BEGIN MATERIAL FOR THIS TASK
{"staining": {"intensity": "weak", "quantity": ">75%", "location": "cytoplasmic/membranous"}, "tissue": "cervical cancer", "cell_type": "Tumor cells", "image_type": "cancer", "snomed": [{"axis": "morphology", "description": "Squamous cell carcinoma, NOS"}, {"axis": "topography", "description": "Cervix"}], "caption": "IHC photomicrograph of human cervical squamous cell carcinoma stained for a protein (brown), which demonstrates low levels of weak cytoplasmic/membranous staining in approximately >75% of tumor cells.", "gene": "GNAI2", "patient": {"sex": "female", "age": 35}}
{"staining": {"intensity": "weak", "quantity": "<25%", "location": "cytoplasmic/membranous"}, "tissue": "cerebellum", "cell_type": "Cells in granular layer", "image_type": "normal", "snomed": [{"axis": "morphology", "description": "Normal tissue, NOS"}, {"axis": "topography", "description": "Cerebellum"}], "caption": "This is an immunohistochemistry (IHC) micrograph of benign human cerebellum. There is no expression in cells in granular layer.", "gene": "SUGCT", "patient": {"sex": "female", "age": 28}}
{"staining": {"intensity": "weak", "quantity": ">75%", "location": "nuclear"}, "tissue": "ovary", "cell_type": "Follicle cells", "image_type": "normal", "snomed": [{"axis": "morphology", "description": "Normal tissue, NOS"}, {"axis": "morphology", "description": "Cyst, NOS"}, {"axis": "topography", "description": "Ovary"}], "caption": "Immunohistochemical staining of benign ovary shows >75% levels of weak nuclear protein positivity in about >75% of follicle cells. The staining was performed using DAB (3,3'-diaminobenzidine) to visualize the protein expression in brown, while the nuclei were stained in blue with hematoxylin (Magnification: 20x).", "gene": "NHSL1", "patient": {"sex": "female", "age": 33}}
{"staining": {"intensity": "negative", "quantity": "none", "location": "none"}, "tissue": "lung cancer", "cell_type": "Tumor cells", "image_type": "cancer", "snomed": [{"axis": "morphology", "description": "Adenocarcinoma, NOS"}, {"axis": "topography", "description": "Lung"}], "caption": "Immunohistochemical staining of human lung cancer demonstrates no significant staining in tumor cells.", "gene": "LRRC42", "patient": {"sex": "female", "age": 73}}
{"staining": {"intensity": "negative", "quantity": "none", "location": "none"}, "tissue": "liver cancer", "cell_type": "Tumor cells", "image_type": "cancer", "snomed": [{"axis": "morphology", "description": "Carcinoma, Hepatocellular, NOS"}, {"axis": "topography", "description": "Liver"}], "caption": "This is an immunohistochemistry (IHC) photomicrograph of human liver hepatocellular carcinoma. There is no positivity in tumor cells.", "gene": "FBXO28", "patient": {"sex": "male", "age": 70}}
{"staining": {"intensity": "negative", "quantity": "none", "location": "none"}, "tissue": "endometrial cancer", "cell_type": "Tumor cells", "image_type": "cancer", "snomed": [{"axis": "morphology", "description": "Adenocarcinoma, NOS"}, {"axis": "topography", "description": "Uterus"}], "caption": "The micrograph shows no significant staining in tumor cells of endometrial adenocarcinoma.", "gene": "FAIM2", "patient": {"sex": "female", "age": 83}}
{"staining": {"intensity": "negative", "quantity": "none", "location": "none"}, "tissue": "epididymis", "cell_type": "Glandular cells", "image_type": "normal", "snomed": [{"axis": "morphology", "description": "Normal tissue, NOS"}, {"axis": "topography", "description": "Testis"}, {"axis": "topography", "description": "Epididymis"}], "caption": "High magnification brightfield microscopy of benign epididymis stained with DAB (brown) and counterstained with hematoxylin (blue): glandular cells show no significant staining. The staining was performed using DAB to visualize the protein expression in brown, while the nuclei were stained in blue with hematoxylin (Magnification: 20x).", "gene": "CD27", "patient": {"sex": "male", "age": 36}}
END MATERIAL FOR THIS TASK
**TASK TO COMPLETE**
Of all the entries above, repeat only the lines from the line that has "immunohistochemistry (IHC) photomicrograph" to the line that has "micrograph shows no", both lines included, exactly.

**ANSWER TO THIS TASK**
{"staining": {"intensity": "negative", "quantity": "none", "location": "none"}, "tissue": "liver cancer", "cell_type": "Tumor cells", "image_type": "cancer", "snomed": [{"axis": "morphology", "description": "Carcinoma, Hepatocellular, NOS"}, {"axis": "topography", "description": "Liver"}], "caption": "This is an immunohistochemistry (IHC) photomicrograph of human liver hepatocellular carcinoma. There is no positivity in tumor cells.", "gene": "FBXO28", "patient": {"sex": "male", "age": 70}}
{"staining": {"intensity": "negative", "quantity": "none", "location": "none"}, "tissue": "endometrial cancer", "cell_type": "Tumor cells", "image_type": "cancer", "snomed": [{"axis": "morphology", "description": "Adenocarcinoma, NOS"}, {"axis": "topography", "description": "Uterus"}], "caption": "The micrograph shows no significant staining in tumor cells of endometrial adenocarcinoma.", "gene": "FAIM2", "patient": {"sex": "female", "age": 83}}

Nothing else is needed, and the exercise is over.